There’s a cafe where you can order cups decorated with rainbow-colored latte art
There’s nothing special about Roar, a tiny coffee den in Hatchobori, except for the fact that it serves pretty good brews topped with rainbow-colored latte art. I’ve tried many cafes that whip up fancy-looking cups, but they usually forget what good coffee really entails: taste. That’s not the case with Roar, as every cup we ordered gave off a wonderful aroma and tasted as good as it looked. Instagram addicts who were obsessed with the cafe that sits between the Chuo Line train tracks called N3331 (which has closed down), can visit Roar instead—try to get to it before your peers do.
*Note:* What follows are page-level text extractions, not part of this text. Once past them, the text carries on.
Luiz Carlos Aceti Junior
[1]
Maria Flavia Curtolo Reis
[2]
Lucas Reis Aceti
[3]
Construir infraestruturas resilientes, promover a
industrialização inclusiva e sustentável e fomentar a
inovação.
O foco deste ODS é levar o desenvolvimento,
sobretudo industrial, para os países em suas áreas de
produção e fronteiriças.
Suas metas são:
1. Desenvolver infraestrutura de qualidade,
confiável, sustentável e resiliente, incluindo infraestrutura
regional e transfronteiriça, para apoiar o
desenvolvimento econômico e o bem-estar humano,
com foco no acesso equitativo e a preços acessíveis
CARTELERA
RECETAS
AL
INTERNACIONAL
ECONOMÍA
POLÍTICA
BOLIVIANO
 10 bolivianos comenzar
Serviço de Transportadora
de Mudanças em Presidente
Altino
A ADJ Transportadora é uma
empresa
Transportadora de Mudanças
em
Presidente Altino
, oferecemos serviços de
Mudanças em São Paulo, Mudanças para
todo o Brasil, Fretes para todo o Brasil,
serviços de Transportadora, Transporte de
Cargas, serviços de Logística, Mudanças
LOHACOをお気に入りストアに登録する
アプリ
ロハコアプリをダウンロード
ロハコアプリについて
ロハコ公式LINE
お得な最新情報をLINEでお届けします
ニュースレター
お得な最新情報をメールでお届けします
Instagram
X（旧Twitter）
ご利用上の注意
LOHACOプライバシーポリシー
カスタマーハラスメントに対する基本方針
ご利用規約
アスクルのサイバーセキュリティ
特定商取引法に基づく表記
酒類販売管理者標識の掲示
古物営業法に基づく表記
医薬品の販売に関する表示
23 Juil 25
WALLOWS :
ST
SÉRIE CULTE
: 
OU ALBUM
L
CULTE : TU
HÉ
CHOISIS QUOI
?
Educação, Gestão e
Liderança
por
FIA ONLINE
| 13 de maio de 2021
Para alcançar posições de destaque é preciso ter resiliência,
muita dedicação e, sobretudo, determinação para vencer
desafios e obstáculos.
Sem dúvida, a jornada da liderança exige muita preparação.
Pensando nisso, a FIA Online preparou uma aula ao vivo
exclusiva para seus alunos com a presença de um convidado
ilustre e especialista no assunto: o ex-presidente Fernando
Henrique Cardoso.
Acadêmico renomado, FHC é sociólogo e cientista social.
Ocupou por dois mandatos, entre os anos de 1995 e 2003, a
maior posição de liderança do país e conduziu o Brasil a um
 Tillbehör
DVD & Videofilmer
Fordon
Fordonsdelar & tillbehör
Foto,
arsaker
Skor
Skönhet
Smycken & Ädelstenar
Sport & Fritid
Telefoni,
Discreet bars are promising
Or at least in the case of Love Tokyo Awards 2017 winner Bar la Hulotte. Finding this drinking den takes some effort—first, it’s a long walk from the nearest train station and, second, it’s hidden behind a discreet, barely noticeable door. But I all I can say is, it’s worth the trip. This may just be my favorite bar in Tokyo. (I’m still deciding which one I like better: this or Bar Martha.)
In contrast to its simple-looking facade, Bar la Hulotte’s unique interiors has the look of a watering hole in 19th-century Europe: carved stone, long wooden bar and dim lighting. Customers aren’t given a menu but are offered a made-to-measure service instead. The bartender asked me what kind of drink I wanted. I asked for an Old Fashioned and it turned out to be the best Old Fashioned I’ve ever had.
The pakchee craze is real, and it isn’t going anywhere soon
The Thais may have come up with the word “pakchee” for coriander, but it’s the Japanese that should be credited for making it famous, at least within Japan’s periphery. It looks sketchy at first glance, but the pakchee gyoza at Gyoza Bar Comme a Paris is definitely a must-try. These pan-fried, pork-stuffed pot stickers go surprisingly well with coriander leaves, not to mention a selection of amazing dipping sauces. If you can’t get enough of pakchee (and in the unlikely event Thailand has a shortage), you can take home a souvenir in the form of pakchee-infused soy sauce.
Don’t let a fancy name intimidate you
The name Mandarin Oriental connotes luxury and extravagance, and many of us may not feel comfortable flocking to one of its hotels. The Mandarin Oriental Tokyo, however, boasts a cozy ambiance that welcomes casual dressing. Check out its rooftop Oriental Lounge to indulge in views of downtown Tokyo along with a selection of refreshing drinks.
The malls at Ginza are some of the world’s best
Nihonbashi Mitsukoshi may be the oldest branch of Japan’s longest-running department store chain Mitsukoshi (equivalent to Thailand’s Central Group), but it’s Ginza Mitsukoshi that would probably appeal most to shopaholic Thais. Packed with luxury brands from around the world, Ginza Mitsukoshi has an impressive food zone (a true gourmand haven) and a lesser-known rooftop space where you can enjoy a break after an entire day of browsing the shops. Don’t forget to check out Ginza Six, the newly-opened mall that boasts stunning architecture, cool stores (including a massive bookstore) and art installations (Yayoi Kusuma pumpkins, to name a few). Oh, don’t forget to check out one of our favorite tea rooms in Tokyo and the winner of Love Tokyo Awards 2016, Higashiya Ginza.